The truck found near the Salamanca refinery.

A gang of fuel thieves is believed responsible for threatening violence if federal security forces remain in the state of Guanajuato.

A narco-banner appeared in Salamanca this morning, warning President López Obrador to remove security forces from the state or innocent people will die.

The narcomanta was found hanging from a bridge a few kilometers from the Antonio M. Amor refinery and was allegedly signed by José Antonio “El Marro” Yepez, the suspected leader of the gang of fuel thieves known as the Santa Rosa de Lima Cartel.

“Andrés Manuel López Obrador, I demand that you remove the navy, army and federal forces from the state. If not, I’m going to start killing innocent people so that you see that this is not a game and that in Guanajuato we don’t need them,” the banner reportedly read.

“I’ve left you a little gift in my refinery so that you see how things are going to get if you don’t release my people who have been taken . . . Face up to the consequences.

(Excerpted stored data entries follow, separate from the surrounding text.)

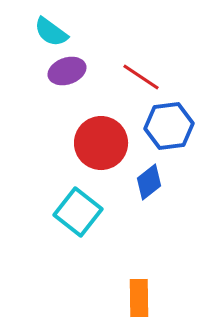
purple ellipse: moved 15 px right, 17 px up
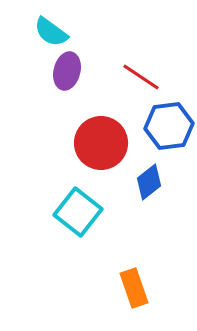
purple ellipse: rotated 57 degrees counterclockwise
orange rectangle: moved 5 px left, 10 px up; rotated 18 degrees counterclockwise
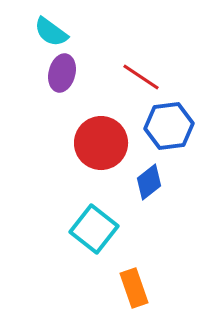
purple ellipse: moved 5 px left, 2 px down
cyan square: moved 16 px right, 17 px down
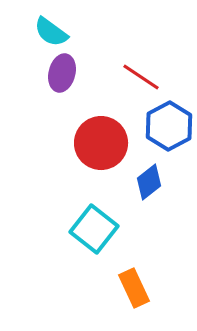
blue hexagon: rotated 21 degrees counterclockwise
orange rectangle: rotated 6 degrees counterclockwise
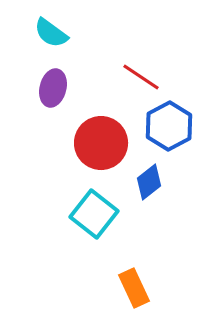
cyan semicircle: moved 1 px down
purple ellipse: moved 9 px left, 15 px down
cyan square: moved 15 px up
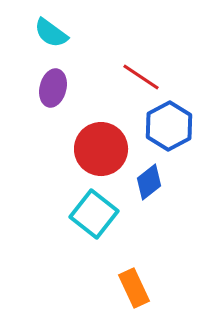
red circle: moved 6 px down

Yours sincerely, El Señor Marro.”

Shortly after the narco-banner was located, a pickup truck was found near the Salamanca refinery inside which was an object thought to be an explosive device.

Federal Police and the army cordoned off the area but presidential spokesman Jesús Ramírez Cuevas said later this morning that there was no explosive in the abandoned truck.

He acknowledged that the narco-banner was “directed at the president,” adding that “it’s a banner directed at he who is carrying out the fight against fuel theft.”

Ramírez said the Attorney General’s office has opened an investigation to determine who is responsible for both the banner and the pickup.

“[It’s] a matter that has to do with the [anti-fuel theft] operations . . . and also the dispute that there is between different cartels,” he said.

The federal government has deployed the military and Federal Police to protect petroleum infrastructure as part of the strategy to combat fuel theft, a crime that costs the state oil company billions of pesos a year.

Two days ago, residents of Villagrán, a municipality just east of Salamanca, responded to an anti-fuel theft operation by setting up fiery blockades to repel security forces.

Authorities believe that Yepez’s Santa Rosa de Lima Cartel was behind the hostile response.

Guanajuato has one of the highest incidences of fuel theft in Mexico and last year was the country’s most violent state, with 3,290 homicides.